But Trump’s behaviour regarding the Iran nuclear deal is what really takes the cake, and serves as the closest possible comparison to a denuclearization agreement on the Korean peninsula. Much fuss is being made over the insistence that the nuclear disarmament by the DPRK must be ‘complete’ irreversible, and verifiable’. Who decides whether whatever actions the DPRK takes in that regard meet those standards? The IAEA? Their word isn’t good enough on the Iran deal, as they have been regularly certifying Iran’s compliance with the JCPOA for years, and they’ve got a level of access to Iran’s facilities that is deemed ‘unprecedented’.
But Washington, and Tel Aviv, insist that Iran is actually violating the terms of the deal and operating a clandestine nuclear program, and that’s the main reason why the JCPOA was a ‘bad’ deal.

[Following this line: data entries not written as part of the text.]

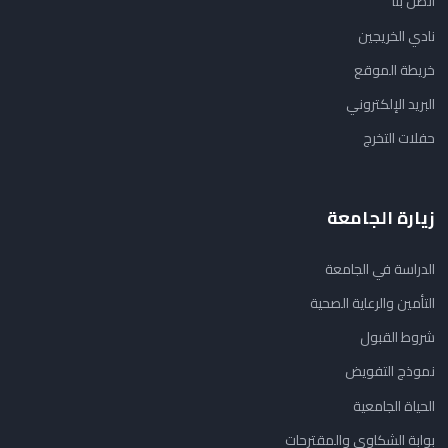
اتصل بنا
نادي الخريجين
خريطة الموقع
البريد الإلكتروني
حفلات التخرج
زيارة الجامعة
الدراسة في الجامعة
التأمين والرعاية الصحية
شروط القبول
نموذج التفويض
الحياة الجامعية
بوابة الشكاوي والمقترحات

Well, that and the fact that Iran lends some assistance to Assad in Syria, Hezbollah in Lebanon, and allegedly sponsors militant muslim radicals the world over. And maybe because they’re just Iran and Iran is definitely the bad guys, no matter what. Similarly, that’s likely why so many of Trump’s apologists who want to defend his backing out of the JCPOA insist that ‘the JCPOA wasn’t perfect’, as though that somehow justifies scrapping it without any sort of replacement at all. But then, Washington’s demands told us what the real issue is, and it’s not about whether they really think that Iran is training and funding a bunch of radicalized Sunnis to go about on murderous rampages all around the world (even though the Iran government and the Sunnis are not best of pals) but that Iran is assisting Assad in Syria.

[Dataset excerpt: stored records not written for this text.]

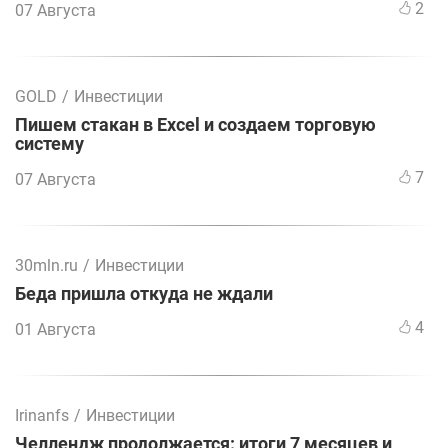
2
07 Августа
GOLD
/
Инвестиции
Пишем стакан в Excel и создаем торговую
систему
7
07 Августа
30mln.ru
/
Инвестиции
Беда пришла откуда не ждали
4
01 Августа
Irinanfs
/
Инвестиции
Челлендж продолжается: итоги 7 месяцев и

Washington basically demands that Iran give up its foreign policy and basically any and all armaments, not just the nuclear stuff. That’s not because Iran is a threat to the stability of the Middle East, or is bombing every other country in the Middle East, or funding and training terrorists to do that sort of thing, no, that’s the Americans who openly do that stuff. If training and funding terrorists for the purpose of destabilizing nations in the Middle East is a good reason for a nation to give up its foreign policy and its military capabilities, in addition to its nuclear arsenal, then where are the cries that Washington repurposes the insanely massive military budget and focuses only on its domestic concerns and lets the Middle East finally realize peace and development? But that’s right, the apologists also tell us the JCPOA wasn’t ‘perfect’ because Tehran could still make ballistic missiles, even if they’re not nuclear warheads.
That might be a major concern if one thought that Iran was going to use that somewhere, as if the allegations that come out of Washington and the mainstream media were accurate. You know, like the stuff they tell us about Russia. The election hacking of just about everybody, the skripal poisonings, the hacking of diplomatic offices, to the cold of winter, you name it, the Russians are behind it. It’s Washington and the MSM that keep cranking these allegations out, and they’re the same ones telling us that Iran is this big threat that’s behind all the bad stuff in the Middle East, like the destabilization of Iraq, or Libya, or Syria, or Yemen… scratch those last four, that was somebody else, pay no heed. But everything else, those Iranians are behind it, and they are a force for chaos and destabilization. Well, perhaps in the opinion of the guy who made his little presentation about Iran’s alleged violations of the JCPOA that Trump made reference to in his withdrawal declaration, maybe so.
No, that’s about the interests of Israel and the Gulf States, and painting Iran as the villain is how that goal is accomplished. The rhetoric about Iran is no more true than Saddam’s WMDs or Putin’s hacking the American elections in order to put Trump in the Oval Office. But it served as a good enough of an excuse to scrap a multilateral nuclear non proliferation agreement against the urgings of every other signatory and many other nations the world over. If that’s how Washington makes its decisions, that essentially means that at any point in time, Washington could decide that it thinks that North Korea is actually violating its nuclear disarmament agreement, no matter how stringently its is supervised and overseen and no matter who performs that task. All it would take would be some pretext, some allegation that Pyongyang is up to no good, and suddenly the deal could be off with the articulation of Trump’s pen.